Now when the men of both sides were set in order by their leaders,
the Trojans came on with clamour and shouting, like wildfowl,
as when the clamour of cranes goes high to the heavens,
when the cranes escape the winter time and the rains unceasing
and clamorously wing their way to the streaming Ocean,
bringing to the Pygmaian men bloodshed and destruction:
at daybreak they bring on the baleful battle against them.

According to Aristotle in History of Animals,[2] the story is true:

these birds [the cranes] migrate from the steppes of Scythia to the marshlands south of Egypt where the Nile has its source. And it is here, by the way, that they are said to fight with the pygmies; and the story is not fabulous, but there is in reality a race of dwarfish men, and the horses are little in proportion, and the men live in caves underground.

Hesiod wrote that Epaphus, son of Zeus, through his daughters was the ancestor of the "dark Libyans, and high-souled Aethiopians, and the Underground-folk and feeble Pygmies".[3]

According to Stephanus of Byzantium, the tribe of Pygmies was descended from Pygmaios, son of Doros, son of Epaphus.[4]

One story in Ovid describes the origin of the age-old battle, speaking of a Pygmy Queen named Gerana who offended the goddess Hera with her boasts of superior beauty, and was transformed into a crane.

In art the scene was popular with little Pygmies armed with spears and slings, riding on the backs of goats, battling the flying cranes.

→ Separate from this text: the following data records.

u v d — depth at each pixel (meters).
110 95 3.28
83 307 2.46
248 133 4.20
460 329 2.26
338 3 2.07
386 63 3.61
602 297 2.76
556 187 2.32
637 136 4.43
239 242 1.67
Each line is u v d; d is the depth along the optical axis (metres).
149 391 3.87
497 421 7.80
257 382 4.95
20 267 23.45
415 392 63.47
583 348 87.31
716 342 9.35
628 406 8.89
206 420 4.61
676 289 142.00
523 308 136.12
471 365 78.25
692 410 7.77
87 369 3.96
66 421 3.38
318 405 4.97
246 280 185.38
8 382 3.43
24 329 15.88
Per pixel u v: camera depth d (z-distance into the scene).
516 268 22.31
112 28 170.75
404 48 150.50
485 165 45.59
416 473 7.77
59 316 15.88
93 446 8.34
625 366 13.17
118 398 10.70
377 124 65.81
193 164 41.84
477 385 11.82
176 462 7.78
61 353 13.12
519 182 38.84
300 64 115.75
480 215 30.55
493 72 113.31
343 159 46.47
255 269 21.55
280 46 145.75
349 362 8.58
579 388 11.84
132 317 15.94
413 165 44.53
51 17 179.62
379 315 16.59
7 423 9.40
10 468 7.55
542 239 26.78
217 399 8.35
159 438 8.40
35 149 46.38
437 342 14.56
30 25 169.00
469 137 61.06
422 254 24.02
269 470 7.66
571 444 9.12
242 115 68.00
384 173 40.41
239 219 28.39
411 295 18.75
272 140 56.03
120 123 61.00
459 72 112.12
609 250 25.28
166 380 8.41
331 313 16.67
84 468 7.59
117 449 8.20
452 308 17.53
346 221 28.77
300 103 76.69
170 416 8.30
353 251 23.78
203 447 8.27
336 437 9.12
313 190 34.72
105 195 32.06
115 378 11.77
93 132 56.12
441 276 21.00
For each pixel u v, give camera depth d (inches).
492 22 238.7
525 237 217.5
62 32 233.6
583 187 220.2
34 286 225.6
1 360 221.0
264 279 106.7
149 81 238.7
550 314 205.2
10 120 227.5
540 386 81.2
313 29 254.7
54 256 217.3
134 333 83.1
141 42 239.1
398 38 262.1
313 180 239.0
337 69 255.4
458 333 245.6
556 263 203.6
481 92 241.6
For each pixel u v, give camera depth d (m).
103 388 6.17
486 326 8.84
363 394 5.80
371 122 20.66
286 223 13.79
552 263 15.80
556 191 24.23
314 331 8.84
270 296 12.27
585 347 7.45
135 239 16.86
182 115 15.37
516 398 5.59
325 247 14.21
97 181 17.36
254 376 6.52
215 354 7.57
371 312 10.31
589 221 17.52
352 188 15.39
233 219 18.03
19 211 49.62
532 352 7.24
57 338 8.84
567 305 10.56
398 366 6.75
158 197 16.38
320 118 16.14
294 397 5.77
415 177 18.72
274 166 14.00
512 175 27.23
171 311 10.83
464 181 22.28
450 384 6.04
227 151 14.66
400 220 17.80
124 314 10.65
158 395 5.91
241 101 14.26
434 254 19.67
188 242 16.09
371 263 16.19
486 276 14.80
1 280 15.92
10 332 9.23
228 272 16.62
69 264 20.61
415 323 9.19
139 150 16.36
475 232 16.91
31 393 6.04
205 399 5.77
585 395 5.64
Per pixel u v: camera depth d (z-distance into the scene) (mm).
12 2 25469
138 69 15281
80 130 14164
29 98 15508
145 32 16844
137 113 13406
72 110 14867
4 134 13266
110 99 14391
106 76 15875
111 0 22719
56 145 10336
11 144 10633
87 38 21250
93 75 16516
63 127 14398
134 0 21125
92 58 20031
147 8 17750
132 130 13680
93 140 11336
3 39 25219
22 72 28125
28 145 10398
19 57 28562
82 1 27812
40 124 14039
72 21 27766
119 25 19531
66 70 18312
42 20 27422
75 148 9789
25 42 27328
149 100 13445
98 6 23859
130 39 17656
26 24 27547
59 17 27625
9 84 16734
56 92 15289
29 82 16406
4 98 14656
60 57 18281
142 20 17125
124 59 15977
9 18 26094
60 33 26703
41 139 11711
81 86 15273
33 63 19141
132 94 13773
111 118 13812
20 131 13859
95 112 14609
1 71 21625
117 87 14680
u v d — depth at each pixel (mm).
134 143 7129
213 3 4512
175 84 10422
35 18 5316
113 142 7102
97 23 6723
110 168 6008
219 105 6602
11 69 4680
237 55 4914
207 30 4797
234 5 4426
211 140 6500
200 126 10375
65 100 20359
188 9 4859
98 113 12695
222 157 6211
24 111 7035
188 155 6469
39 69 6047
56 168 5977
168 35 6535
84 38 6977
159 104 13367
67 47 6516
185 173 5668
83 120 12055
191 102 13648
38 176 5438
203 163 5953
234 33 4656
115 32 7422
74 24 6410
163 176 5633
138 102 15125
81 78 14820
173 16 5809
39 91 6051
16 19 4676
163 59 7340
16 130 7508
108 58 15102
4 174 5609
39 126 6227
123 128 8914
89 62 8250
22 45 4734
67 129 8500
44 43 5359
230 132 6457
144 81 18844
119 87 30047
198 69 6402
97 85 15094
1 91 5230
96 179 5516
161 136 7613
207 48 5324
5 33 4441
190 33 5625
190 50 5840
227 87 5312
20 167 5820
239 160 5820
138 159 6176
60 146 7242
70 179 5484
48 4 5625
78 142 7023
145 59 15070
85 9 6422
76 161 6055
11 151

The 2nd-century BC tomb near Panticapaeum, Crimea "shows the battle of human pygmies with a flock of herons".[5]

The Pygmies were often portrayed as pudgy, comical dwarves.

 
Pygmy carrying crane. Potted by Sotades, about 460–450 BC from Ruvo, now in the British Museum

In another legend, the Pygmies once encountered Heracles, and climbing all over the sleeping hero attempted to bind him down, but when he stood up they fell off. The story was adapted by Jonathan Swift as a template for Lilliputians. [citation needed]

St. Augustine (354–430) mentions the Pygmies in The City of God, Book 16, chapter 8 entitled, "Whether Certain Monstrous Races of Men Are Derived From the Stock of Adam or Noah's Sons".[6]

Later Greek geographers and writers attempted to place the Pygmies in a geographical context. Sometimes they were located in far India, at other times near the Ethiopians of Africa. The Pygmy bush tribes of central Africa were so named after the Greek mythological creatures by European explorers in the 19th century.

Greeks used the proverbial phrase "fitting Pygmies' spoils onto a colossus", in reference "to those toiling in vain" and also in reference "to those bringing together incompatible things, and especially when we compare tiny things to huge ones".[7][8][9]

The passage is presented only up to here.